* _Aim of the task_
Convert the records from the line containing "genus: Thymus" through the line containing "family: Pteridaceae" into a JSON list of strings, one string per line, leaving out blank lines.

## begin

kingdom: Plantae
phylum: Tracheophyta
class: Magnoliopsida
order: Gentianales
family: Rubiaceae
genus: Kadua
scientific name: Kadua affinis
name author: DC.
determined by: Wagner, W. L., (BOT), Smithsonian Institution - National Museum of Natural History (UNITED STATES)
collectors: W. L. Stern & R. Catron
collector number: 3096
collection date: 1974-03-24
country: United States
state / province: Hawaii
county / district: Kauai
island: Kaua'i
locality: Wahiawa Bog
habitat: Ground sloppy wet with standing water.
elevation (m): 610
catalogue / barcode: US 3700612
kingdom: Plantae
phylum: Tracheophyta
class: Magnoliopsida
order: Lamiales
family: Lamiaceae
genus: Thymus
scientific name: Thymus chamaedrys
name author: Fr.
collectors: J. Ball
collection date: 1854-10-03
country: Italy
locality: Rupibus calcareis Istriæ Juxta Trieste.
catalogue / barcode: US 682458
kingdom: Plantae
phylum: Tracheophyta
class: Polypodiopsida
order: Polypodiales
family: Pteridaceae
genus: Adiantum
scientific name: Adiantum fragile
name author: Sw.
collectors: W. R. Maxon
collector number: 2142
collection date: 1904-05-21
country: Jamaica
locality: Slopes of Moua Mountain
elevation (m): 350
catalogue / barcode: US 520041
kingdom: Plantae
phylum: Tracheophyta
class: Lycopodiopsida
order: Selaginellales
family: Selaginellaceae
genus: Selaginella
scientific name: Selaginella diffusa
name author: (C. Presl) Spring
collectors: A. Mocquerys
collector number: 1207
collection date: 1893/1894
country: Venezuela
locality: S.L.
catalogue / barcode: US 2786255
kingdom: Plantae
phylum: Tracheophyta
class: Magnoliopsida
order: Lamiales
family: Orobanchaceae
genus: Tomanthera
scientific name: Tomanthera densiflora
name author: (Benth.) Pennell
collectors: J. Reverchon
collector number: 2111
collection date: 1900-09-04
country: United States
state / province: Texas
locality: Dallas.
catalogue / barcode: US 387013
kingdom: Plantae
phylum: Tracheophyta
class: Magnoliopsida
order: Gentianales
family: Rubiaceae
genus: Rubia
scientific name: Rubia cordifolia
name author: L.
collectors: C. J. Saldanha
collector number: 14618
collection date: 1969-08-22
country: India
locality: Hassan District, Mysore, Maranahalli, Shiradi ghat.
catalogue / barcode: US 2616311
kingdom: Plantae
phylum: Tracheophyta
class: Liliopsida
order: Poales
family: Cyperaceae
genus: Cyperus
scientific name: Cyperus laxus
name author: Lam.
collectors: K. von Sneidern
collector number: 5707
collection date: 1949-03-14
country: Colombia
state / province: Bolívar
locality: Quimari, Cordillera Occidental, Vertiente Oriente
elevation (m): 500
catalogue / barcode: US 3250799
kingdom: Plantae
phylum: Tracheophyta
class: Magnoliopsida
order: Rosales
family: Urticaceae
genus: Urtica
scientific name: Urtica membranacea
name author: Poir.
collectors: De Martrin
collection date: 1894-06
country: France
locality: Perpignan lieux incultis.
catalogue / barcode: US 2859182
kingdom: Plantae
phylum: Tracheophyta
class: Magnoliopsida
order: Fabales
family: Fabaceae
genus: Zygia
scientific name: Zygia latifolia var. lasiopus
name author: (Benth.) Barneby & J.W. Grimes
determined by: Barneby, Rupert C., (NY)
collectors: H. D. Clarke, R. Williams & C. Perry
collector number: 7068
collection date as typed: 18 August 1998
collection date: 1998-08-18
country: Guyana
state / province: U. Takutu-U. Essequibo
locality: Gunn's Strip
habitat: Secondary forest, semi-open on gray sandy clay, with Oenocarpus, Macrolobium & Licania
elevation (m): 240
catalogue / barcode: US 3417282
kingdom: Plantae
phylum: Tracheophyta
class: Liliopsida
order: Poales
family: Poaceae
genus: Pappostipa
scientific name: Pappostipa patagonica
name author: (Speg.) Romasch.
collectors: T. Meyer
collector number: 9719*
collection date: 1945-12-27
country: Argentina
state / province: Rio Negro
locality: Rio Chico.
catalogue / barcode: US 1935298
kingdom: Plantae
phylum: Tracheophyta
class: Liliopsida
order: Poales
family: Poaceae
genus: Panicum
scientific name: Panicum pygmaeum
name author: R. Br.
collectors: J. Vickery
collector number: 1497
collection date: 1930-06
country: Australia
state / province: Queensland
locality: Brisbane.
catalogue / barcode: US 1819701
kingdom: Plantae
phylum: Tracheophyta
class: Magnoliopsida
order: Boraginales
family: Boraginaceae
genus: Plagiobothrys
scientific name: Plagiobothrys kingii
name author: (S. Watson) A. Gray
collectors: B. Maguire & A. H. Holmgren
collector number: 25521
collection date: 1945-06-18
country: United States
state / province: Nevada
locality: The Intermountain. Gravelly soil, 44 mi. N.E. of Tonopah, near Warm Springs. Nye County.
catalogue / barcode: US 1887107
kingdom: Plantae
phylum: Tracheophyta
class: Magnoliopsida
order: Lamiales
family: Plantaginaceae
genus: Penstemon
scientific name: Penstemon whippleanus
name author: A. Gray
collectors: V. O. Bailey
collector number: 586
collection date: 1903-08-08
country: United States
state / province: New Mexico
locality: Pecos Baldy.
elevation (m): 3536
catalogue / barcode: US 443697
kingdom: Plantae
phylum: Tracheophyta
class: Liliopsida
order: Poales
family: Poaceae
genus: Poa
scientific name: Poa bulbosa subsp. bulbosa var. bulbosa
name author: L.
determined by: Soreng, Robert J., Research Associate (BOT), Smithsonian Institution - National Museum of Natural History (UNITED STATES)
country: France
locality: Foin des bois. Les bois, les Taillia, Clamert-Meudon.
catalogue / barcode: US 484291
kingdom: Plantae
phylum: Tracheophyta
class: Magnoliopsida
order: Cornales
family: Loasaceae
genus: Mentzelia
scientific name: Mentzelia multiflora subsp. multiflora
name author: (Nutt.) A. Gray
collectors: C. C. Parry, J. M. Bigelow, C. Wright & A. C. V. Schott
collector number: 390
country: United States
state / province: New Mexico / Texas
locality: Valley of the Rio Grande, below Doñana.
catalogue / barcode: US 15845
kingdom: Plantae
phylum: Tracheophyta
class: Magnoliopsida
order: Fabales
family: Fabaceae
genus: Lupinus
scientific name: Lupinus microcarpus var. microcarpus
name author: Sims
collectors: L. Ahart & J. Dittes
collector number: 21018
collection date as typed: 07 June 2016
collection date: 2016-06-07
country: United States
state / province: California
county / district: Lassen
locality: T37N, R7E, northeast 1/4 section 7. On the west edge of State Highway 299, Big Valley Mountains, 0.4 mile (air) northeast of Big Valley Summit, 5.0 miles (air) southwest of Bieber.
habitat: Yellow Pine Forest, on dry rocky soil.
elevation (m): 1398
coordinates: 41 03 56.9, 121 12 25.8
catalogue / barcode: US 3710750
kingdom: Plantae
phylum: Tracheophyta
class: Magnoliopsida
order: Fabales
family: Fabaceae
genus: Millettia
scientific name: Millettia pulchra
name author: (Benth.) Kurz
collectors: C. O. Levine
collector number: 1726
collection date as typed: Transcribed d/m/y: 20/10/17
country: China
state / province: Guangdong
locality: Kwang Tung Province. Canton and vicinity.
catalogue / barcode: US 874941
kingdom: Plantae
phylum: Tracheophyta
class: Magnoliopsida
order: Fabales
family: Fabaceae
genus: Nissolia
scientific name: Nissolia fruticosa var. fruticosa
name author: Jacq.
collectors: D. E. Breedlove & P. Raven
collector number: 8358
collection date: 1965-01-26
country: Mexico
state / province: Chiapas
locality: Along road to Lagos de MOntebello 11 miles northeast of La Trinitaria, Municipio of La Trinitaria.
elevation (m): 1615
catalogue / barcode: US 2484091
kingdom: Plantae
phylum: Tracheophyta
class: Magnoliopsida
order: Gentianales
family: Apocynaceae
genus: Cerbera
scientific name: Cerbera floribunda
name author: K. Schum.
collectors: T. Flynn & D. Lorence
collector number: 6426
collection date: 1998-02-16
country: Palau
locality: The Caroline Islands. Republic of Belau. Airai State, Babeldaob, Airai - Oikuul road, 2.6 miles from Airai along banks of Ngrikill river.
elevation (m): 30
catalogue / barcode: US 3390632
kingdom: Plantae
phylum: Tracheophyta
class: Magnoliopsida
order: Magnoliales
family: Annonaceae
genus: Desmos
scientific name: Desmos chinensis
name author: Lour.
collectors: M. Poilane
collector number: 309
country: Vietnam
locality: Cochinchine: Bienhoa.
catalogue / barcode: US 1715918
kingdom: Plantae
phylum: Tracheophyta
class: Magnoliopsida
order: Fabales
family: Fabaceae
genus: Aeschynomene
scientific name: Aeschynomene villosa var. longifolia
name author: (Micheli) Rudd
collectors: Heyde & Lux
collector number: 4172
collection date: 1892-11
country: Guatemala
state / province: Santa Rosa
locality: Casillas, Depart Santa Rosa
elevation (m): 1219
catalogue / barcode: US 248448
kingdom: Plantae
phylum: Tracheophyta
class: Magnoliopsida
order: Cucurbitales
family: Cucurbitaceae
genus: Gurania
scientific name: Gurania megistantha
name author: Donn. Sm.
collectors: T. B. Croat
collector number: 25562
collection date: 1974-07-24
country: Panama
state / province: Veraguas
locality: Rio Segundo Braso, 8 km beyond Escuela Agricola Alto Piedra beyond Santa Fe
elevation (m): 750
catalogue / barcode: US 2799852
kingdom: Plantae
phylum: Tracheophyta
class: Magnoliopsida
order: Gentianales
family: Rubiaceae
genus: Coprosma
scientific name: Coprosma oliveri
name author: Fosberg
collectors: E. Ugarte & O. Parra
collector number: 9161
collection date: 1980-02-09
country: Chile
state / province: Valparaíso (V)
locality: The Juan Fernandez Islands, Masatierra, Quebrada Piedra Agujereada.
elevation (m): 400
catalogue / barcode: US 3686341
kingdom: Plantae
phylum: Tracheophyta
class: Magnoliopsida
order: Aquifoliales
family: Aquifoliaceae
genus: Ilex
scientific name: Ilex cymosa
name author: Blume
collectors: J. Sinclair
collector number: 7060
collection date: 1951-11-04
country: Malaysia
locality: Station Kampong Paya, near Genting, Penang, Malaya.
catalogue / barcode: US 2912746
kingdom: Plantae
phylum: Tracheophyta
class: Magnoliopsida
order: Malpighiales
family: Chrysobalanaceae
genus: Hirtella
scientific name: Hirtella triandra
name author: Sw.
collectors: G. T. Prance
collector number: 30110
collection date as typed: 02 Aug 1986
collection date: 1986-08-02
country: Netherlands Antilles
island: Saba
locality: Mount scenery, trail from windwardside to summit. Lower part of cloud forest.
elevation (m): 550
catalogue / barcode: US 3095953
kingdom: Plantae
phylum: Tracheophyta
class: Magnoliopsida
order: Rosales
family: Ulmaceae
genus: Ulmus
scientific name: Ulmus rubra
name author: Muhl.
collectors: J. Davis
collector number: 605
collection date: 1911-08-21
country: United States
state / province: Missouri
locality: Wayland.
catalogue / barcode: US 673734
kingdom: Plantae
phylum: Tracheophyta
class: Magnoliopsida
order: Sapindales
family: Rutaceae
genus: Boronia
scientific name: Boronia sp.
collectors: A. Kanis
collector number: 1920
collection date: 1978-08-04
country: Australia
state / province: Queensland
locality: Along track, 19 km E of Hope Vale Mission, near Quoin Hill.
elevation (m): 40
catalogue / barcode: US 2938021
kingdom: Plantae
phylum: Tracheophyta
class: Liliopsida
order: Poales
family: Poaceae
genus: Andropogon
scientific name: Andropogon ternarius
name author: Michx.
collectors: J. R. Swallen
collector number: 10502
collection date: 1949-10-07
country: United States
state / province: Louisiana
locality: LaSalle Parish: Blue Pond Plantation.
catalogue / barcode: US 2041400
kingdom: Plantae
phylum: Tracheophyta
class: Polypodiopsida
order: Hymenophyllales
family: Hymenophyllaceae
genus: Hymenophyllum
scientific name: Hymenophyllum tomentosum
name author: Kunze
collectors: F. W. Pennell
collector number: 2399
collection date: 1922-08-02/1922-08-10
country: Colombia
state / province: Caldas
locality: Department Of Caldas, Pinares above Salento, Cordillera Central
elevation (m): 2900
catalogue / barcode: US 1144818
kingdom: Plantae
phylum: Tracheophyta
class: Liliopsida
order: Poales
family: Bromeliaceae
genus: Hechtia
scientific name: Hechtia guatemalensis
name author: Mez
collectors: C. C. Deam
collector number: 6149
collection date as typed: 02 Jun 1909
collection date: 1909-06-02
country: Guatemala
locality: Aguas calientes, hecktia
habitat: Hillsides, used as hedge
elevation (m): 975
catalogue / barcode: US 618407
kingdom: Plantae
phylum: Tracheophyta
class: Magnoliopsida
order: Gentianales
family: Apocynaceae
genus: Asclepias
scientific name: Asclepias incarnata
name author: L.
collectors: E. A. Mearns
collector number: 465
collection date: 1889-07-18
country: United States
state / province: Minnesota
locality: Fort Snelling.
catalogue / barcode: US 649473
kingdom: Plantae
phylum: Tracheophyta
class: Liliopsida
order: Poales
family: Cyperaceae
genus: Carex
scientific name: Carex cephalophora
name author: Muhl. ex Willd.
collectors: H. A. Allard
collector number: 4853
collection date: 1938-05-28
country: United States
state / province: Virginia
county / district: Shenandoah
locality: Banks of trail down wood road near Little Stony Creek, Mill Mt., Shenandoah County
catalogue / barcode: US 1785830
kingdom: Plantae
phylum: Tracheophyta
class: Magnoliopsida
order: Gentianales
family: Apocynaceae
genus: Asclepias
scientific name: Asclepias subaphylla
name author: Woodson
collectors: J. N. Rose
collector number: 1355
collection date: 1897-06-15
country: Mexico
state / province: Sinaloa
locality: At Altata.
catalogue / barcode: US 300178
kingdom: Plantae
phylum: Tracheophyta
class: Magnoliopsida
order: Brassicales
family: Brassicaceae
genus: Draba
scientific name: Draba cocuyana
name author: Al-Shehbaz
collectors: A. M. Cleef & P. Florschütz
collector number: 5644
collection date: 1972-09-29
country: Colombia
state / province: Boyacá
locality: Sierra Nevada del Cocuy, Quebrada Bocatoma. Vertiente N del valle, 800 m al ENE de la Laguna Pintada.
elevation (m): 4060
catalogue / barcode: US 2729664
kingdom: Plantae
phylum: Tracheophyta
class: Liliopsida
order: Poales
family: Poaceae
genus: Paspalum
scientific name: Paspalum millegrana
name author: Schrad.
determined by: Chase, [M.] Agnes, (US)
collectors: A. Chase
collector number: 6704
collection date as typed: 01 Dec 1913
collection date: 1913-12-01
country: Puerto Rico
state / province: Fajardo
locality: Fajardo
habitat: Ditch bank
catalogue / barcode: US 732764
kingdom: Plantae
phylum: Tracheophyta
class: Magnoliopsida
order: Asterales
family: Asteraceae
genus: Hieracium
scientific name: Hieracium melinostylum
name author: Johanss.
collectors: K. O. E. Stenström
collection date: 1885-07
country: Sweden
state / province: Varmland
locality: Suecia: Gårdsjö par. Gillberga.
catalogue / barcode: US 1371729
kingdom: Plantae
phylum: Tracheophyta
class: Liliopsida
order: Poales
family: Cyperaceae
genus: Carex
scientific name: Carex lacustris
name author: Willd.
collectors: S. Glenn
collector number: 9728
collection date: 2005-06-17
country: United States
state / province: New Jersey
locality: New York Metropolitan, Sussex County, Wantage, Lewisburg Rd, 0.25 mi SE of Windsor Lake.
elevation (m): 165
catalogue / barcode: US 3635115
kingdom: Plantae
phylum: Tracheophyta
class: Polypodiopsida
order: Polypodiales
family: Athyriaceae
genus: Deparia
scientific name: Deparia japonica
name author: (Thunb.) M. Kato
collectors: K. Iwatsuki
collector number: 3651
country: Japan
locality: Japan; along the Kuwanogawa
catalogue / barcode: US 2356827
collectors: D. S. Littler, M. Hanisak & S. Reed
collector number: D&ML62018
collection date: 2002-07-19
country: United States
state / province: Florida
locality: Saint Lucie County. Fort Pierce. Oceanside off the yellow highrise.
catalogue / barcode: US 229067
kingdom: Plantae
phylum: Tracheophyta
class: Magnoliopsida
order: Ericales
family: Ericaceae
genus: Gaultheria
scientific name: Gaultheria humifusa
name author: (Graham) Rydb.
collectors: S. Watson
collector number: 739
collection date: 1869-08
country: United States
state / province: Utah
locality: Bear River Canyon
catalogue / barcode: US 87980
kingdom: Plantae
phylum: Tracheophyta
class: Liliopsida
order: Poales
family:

## end

* _Output of the exercise_
[
  "genus: Thymus",
  "scientific name: Thymus chamaedrys",
  "name author: Fr.",
  "collectors: J. Ball",
  "collection date: 1854-10-03",
  "country: Italy",
  "locality: Rupibus calcareis Istriæ Juxta Trieste.",
  "catalogue / barcode: US 682458",
  "kingdom: Plantae",
  "phylum: Tracheophyta",
  "class: Polypodiopsida",
  "order: Polypodiales",
  "family: Pteridaceae"
]